═══ Excerpt ═══

How to End Israel’s Digital Occupation
Silicon Valley executives should recognize Palestinian statehood in line with U.N. norms
Emerson T. Brooking
The 4.8 million residents of the occupied Palestinian territories live in two simultaneous and vastly different realities. In the physical world, Palestinians are captives, crammed into Gaza or West Bank enclaves and blockaded by Israeli military checkpoints. They are subject either to the rule of Hamas, a U.S.-designated terrorist organization, or the Palestinian Authority (PA), a government that has ruled—unelected—for 12 years and maintains its hold on power by intimidating democratic activists. In both cases, Palestinians are ultimately answerable to Israeli military courts, which deny defendants access to legal counsel during interrogation and have a conviction rate of nearly 100 percent.
But on the internet, the checkpoints disappear. Palestinians can converse with family from whom they are separated by barbed wire and machine gun emplacements. They can share their stories with observers and sympathizers around the world. In doing so, Palestinians can call themselves citizens of a sovereign State of Palestine: one recognized by 138 countries and admitted in 2012 as a non-member observer state to the United Nations. This second, digital Palestine represents a fulfilment of the internet’s optimistic and largely forgotten promise to give voice to the voiceless and illuminate the darkest corners of the world.

═══

Work item A:
Copy out every line in the entries that contains the word "Clerk".

═══ Data to use ═══

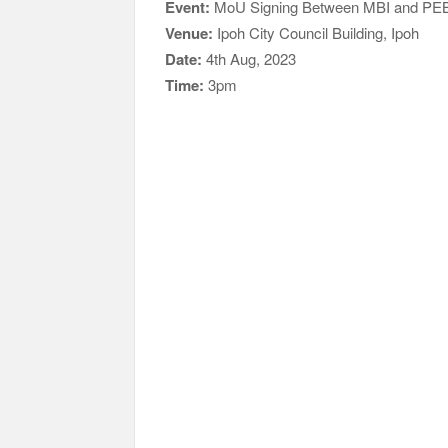
Event:
MoU Signing Between MBI and PE
Venue:
Ipoh City Council Building, Ipoh
Date:
4th Aug, 2023
Time:
3pm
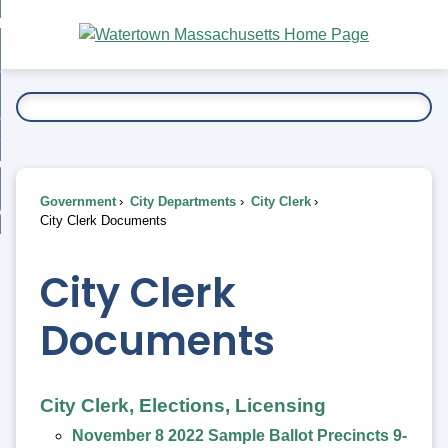
Skip
bout
to
nd
Main
esidents
enu
Content
nd
ents
overnment
enu
nd
rnment
usiness
enu
nd
Government
City Departments
City Clerk
ess
 Want To...
City Clerk Documents
enu
nd
City Clerk
enu
Documents
City Clerk, Elections, Licensing
November 8 2022 Sample Ballot Precincts 9-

═══

Work item B:
Extend the article on Israel's digital occupation, picking up after its last paragraph.

Response A:
City Clerk
City Clerk Documents
City Clerk
City Clerk, Elections, Licensing

Response B:
It is also under threat of being extinguished. This is due to a confluence of three forces. The first is the expansive police and surveillance apparatus of the State of Israel, which is used to track, intimidate, and imprison Palestinians in the occupied territories for their online speech. The second is a network of formal and informal institutions used by the Israeli government to target pro-Palestinian expression across the globe. The third—and most surprising—force is that of American social media companies, which have shown a willingness to silence Palestinian voices if it means avoiding potential political controversy and pressure from the Israeli government.
Together, these forces demonstrate how it is possible for an ostensibly democratic government to suppress a popular online movement with the acquiescence of ostensibly liberal Silicon Valley executives. The playbook being pioneered against Palestinians will not stay in the Middle East forever. In time, it may be deployed against activist communities around the world.
Palestinians were early and enthusiastic adopters of the internet. Although less than 2 percent of Palestinians had internet access in 2001, that figure had risen to 41 percent by 2011, making them among the most connected people in the Middle East. They managed this despite the severe import controls and periodic blockades that defined daily life, as well as Israel’s near-total control of the physical backbone of the Palestinian internet. For young Palestinians, social media offered a way to engage with a cultural identity and shared history that had been fractured before they were born. It also enabled them to organize protests against the Israeli occupation and to cast light on the damage inflicted by Israeli bullets and bombs.
As Palestinians found their digital voice through the mid-2000s, the Israeli government worried increasingly about its own. The Israeli Defense Forces (IDF) invested heavily in its online influence capabilities, recruiting bloggers and graphic designers and establishing a strong presence on Facebook, Twitter, and YouTube. During times of conflict, Israeli college students organized hasbararooms, where they gathered to produce pro-Israel content and push back against the perceived anti-Israel bias of the international media. (Hasbara means “explaining” in Hebrew.)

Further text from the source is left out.